Профессор. Спасено от чего, моя дорогая? От той бездны нищеты и гибели, в которой ложное христианство допускало жить весь деятельный мир? Когда резать друг другу горло и жечь друг у друга города стало главным удовольствием и наиболее чтимым искусством христиан, то, конечно, немногие слабые или благоразумные люди, жаждавшие спокойствия, безопасности и доброго товарищества, уходили в монастыри. И самые благовоспитанные, самые развитые, самые благородные люди, мужчины и женщины, запирались там, где до них труднее всего было добраться. Для нас, живописцев, там были чудные вещи – башни и белые своды на вершинах гор, до которых нужно идти целый день. Но если вдуматься, глубина трагикомизма такого положения невыразима. Все лучшие люди из озорства готовы были себя подвесить на манер Никола Джарви – бедные маленькие овечки, болтающиеся знаменем Золотого руна, подобно Сократу в корзине, как это описано в «Облаках». (Кстати, я должен вам прочитать этот отрывок из Аристофана.)
И поверьте мне, дети, я не свидетельствую ложно о монастырях, а если и свидетельствую, то в их же пользу. У меня всегда была сильная склонность к ним. Я мысленно дрожал с августинцами на Сен-Бернаре; радостно убирал сено с францисканцами на Фьезоле; сидел молча с картезианцами в их маленьких садиках в южной Флоренции и предавался по целым дням грезам в Мелрозе и Болтоне.

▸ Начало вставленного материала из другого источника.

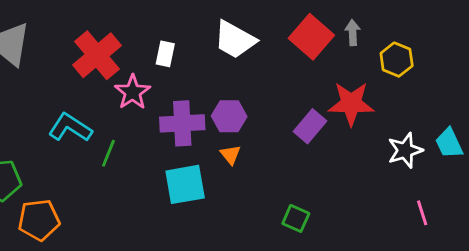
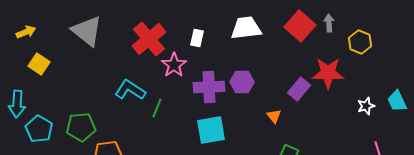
white trapezoid: (235, 40) -> (246, 28), turned 144
white star: (405, 150) -> (366, 106), size x0.7
orange triangle: (230, 155) -> (274, 116), moved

Но меня всегда удивляло не то, как много, а то, как мало сделали монахи при всем их добром желании и при всем их досуге! Какой вздор они, как правило, писали, как слабо двигали вперед науку, и в особенности ту, которой посвящали себя из чувства долга. А что хуже всего, с каким равнодушием могли они наблюдать, как погружаются в пучину разврата и они сами, и люди вокруг, не сомневаясь в своей системе и не желая преобразовать ее.
(Заметив, что вопросы готовы сорваться с губ слушательниц.) Попридержите ваши маленькие язычки, дети. Уже поздно, и вы сбиваете меня с темы. Замрите хоть на пять минут: представьте, что вы сидите на церковных скамьях. Есть одна хорошая возможность, которую предоставляет монастырская система. Возможность эта всегда привлекательна для юных девушек – хотя и очень опасна. Я говорю об уверенности в том, что привычка созерцать «горние предметы», то есть предметы мира иного, есть своего рода заслуга и высшая добродетель. Правда, личность, богато одаренная, всецело погруженная в мысль о том, что ей представляется наиболее желательным и пленительным в будущем, станет не только жить в радости, но и приобретет в конце концов во всем, и даже в чертах лица, своеобразную прелесть, которая будет представляться другим особенной святостью. Какое бы действительное или кажущееся благо ни было последствием этого, я хочу, чтобы вы заметили, дети, что у нас нет настоящей опоры для подобного рода мечтаний. Нам ничего не сказано определенного о небесном мире, кроме того, что там не будет ни скорби, ни греха. Все, что там говорится о жемчужных вратах, о граде золотом и о тому подобном, самими религиозными энтузиастами понималось только символически.
А представления о блаженстве воскресших душ, об их жизни или о проявлении и действии небесных сил – плод их собственного воображения. Это такая же полная и очевидная фантазия или такой же романтический вымысел, как и романы Вальтера Скотта. То обстоятельство, что в основе рассказа лежит религиозная теория или доктрина, что действующими лицами не могут быть существа злые или неприятные и что набожный сочинитель горячо верит, будто известная доля его видений о том свете справедлива, – нисколько не изменяет истинного характера этих грез, стоивших стольких усилий и доставляющих столько наслаждений.
Но как бы снисходительно мы ни относились к невинной утехе таких добрых людей, несомненно, однако, что избавление себя от суровых жизненных обязанностей ради записывания религиозных грез или в большинстве случаев ради мечтаний и них, не обремененных даже трудом записывания, – не может считаться геройской добродетелью. Заметьте, что при всем вышесказанном я предполагал, что мечты честны и прекрасны, хотя и призрачны.